Great Time at the River Friday Night. Little bit of rain during the first round of qualifiers cooled things off a little and got the track hooked up Super Sweet. We had 5 Bajas brave the surrounding storms to come out and put on a heck of a show with a 15 minute main. I have to remember to bring some ear plugs next time. David Pena's car is INSANE loud. Doug provided everyone with a 21 pound Red Snapper on the grill that couldn't have been any better. Thanks for the great meal Doug!!!!!


----------



## rylander (Jul 20, 2009)

*Points*

So Doug, how bad did i take a beating friday as far as points go?


----------



## darrenwilliams (Apr 21, 2008)

I just talked to Doug and they have not had rain. No excuses bring 'em out.


----------



## hotrodchevy_77 (May 9, 2009)

how is the track for tonight?


----------



## darrenwilliams (Apr 21, 2008)

Rain held off until the right before the mains. Then it was rediculously fun. Driving with every car having the same paint job (sand) was pretty interesting. I blew my car off in the dark for 30 seconds and hosed it WD-40 before I left. I can't tell you how bad it looked when I got to Mike's in the monring. There is about 2 pounds of River Sand at Mike's now. 6 more loads and they will have a track. LOL


----------



## rylander (Jul 20, 2009)

How does the track look for tonight?


----------



## darrenwilliams (Apr 21, 2008)

About 5 of us just finished shoveling and raking for the past 2 hours and the track looks perfect. We still need to do some watering but that is it. Vernon built a new plywood wall all the way around the corner on the back left side of the track. Ken said he is getting dirt delivered next week.


----------



## hotrodchevy_77 (May 9, 2009)

i stopped by the river track today after a job we did close by and ken and vernon were spreading fresh dirt in the berms and fixing pot holes, refacing jumps, ken had truck bed full of old tires and said he was going to have something "new" for us on friday night!!


----------



## darrenwilliams (Apr 21, 2008)

Sounds like the end of the Easy Electric Triple in the back. I see a big hill going in over there somewhere.


----------



## darrenwilliams (Apr 21, 2008)

Someone needs to grab a camera and head out to the track. I am anxious to see what has changed but I have too much work to do tonight to make a run out there.


----------



## troytyro (Feb 3, 2009)

I will be there


----------



## hotrodchevy_77 (May 9, 2009)

i might ride out there in a little while and get some "spy photos" lol


----------



## kstoracing (Oct 30, 2008)

Anyone knows how dry it is in Brazoria?


----------



## darrenwilliams (Apr 21, 2008)

Just talked to Doug. Sunny and dry.


----------



## kstoracing (Oct 30, 2008)

Ok, hopefully it will remain for the rest of the day.

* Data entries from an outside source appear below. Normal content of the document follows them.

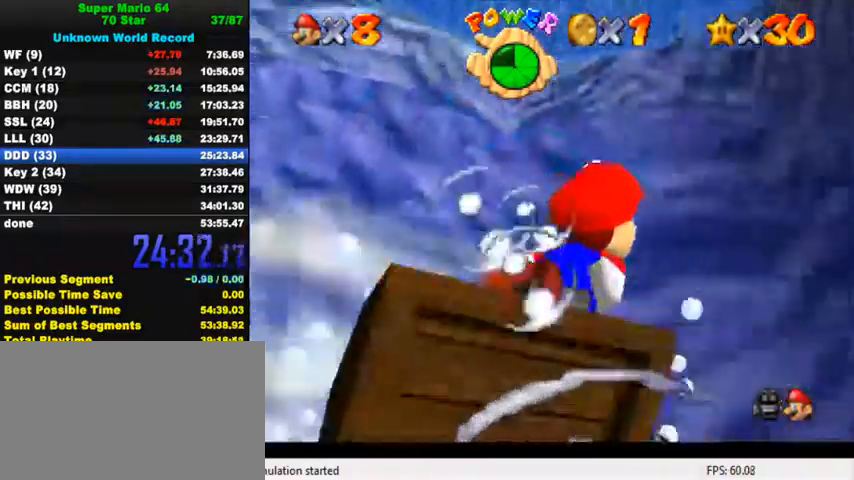
{"keys": ["down", "right"], "events": [[67, "down", "up"], [133, "shift", "down"], [400, "down", "down"], [467, "shift", "up"]]}
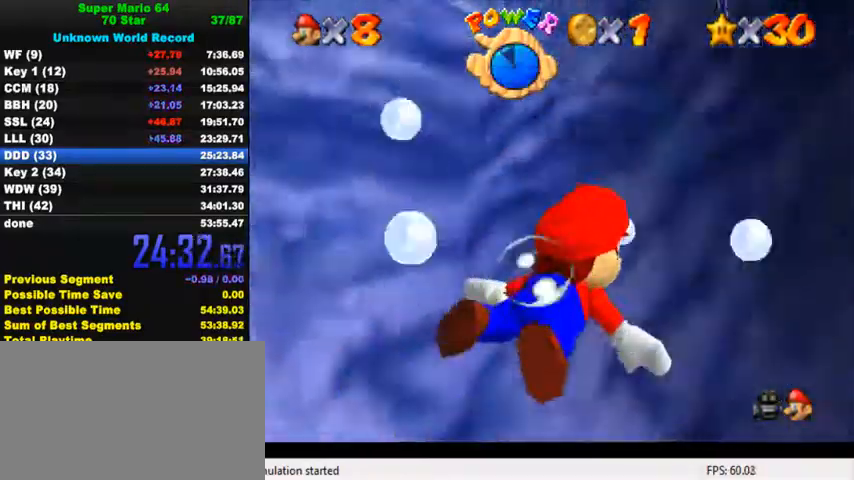
{"keys": ["shift"], "events": [[33, "right", "up"], [133, "left", "down"], [233, "down", "up"], [300, "shift", "down"], [367, "left", "up"]]}
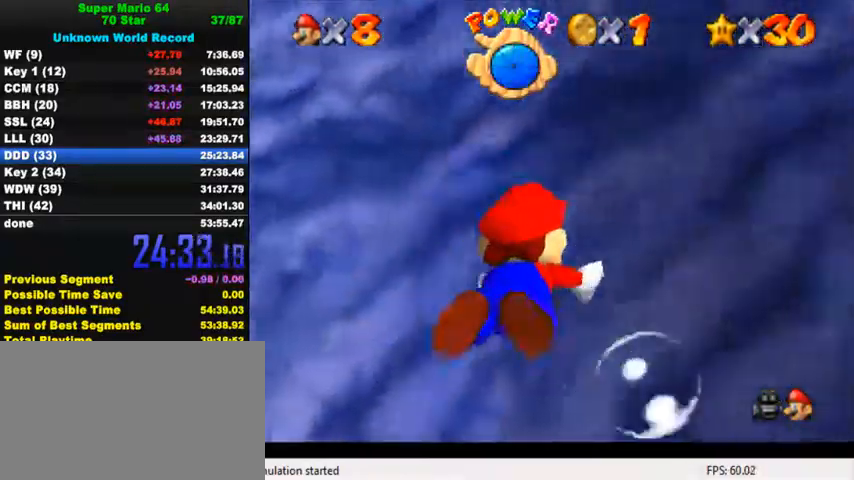
{"keys": ["shift"], "events": [[133, "down", "down"], [133, "left", "down"], [167, "shift", "up"], [400, "left", "up"], [433, "down", "up"], [433, "shift", "down"]]}
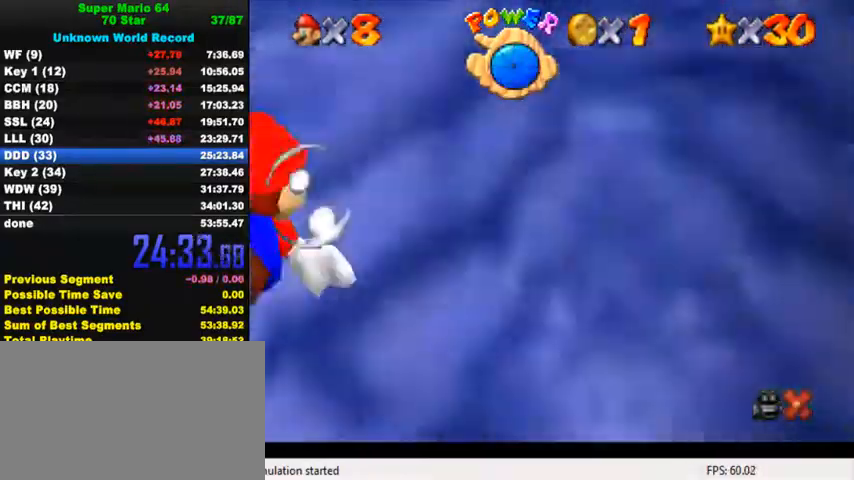
{"keys": [], "events": [[133, "shift", "up"]]}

I'll check back this evening.


----------



## hotrodchevy_77 (May 9, 2009)

good racin friday night, it was one of the best times i have had out there!


----------



## tarpon140 (Apr 5, 2006)

*FRIDAY RACE 9/11/09*

We've got a lot of rain the past 2 days, haven't been to the track to see what it looks like. Seems like when we get rain the track doesn't. I'll talk with Ken and see if he thinks we can run this Friday. Any volunteers to help pump water out of the low spots??
:cheers:


----------



## jasonwipf (Feb 23, 2009)

I'd like to go but man the forecast is for rain all week. BOOO


----------



## darrenwilliams (Apr 21, 2008)

It should not be too bad since we got dirt. There aren't low spots like before. I should be down there by 4:00 to help get the track ready.
Mike,
I thought you are working this Friday?


----------



## jasonwipf (Feb 23, 2009)

Got new dirt as in changed the track design?


----------



## kstoracing (Oct 30, 2008)

Yep, there was a major change last week. Same basic layout they just changed a few things with one major hill.


----------



## jasonwipf (Feb 23, 2009)

They didn't change Brokeback mountain did they? Me and a few friends love to go camping and fishing up there on the weekends, just us men.


----------



## darrenwilliams (Apr 21, 2008)

The track layout is basicly the same. Filled in all the low spots and added a huge jump to the tripple in the back


----------



## darrenwilliams (Apr 21, 2008)

Track will be closed this Friday. The track is flooded with more rain in the forcast. We will race next Friday, weather permitting.


----------



## kstoracing (Oct 30, 2008)

Yeah, it's a double siiiiiiiiiiiiiiiiingle now. 

How, you guys go fishing and never bring back any fish?


----------



## troytyro (Feb 3, 2009)

it's a double siiiiiiiiiiiiiiiiingle now, you got that right!!! Pretty sweet if you ask me, i had a blast last friday with the add-on, going to pretty interesting on race day, would love to see 3 or 4 cars going over that siiiiiiiiiingle at once!!!


----------



## kstoracing (Oct 30, 2008)

Well, maybe one could push the other over if that first doesn't carry enough speed with it. I like it too,it's different. Got to have the right tires and speed to over it consistantly.


----------



## jasonwipf (Feb 23, 2009)

Is it too late to ask the quad in front have the last hill a larger landing on the back end (i know im a wimp but 20foot jump with 1.5ft deep landing pad on the back end is too hard for me), then in the middle a bit of a hill so our slashes actually have some thing to aim for as far as landing? Would be cool is all ty.


----------



## troytyro (Feb 3, 2009)

That quad has been like that for years, and it is a trade mark for the river track.


----------



## jasonwipf (Feb 23, 2009)

troytyro said:


> That quad has been like that for years, and it is a trade mark for the river track.


Oh I like it to stay, Just perhaps a 3ft wide landing slope instead of 1.5 wide on that back side. But then again, I sorta count on about 20-30% of folks braking their cars there on a long main to thin out the field for me. NVM


----------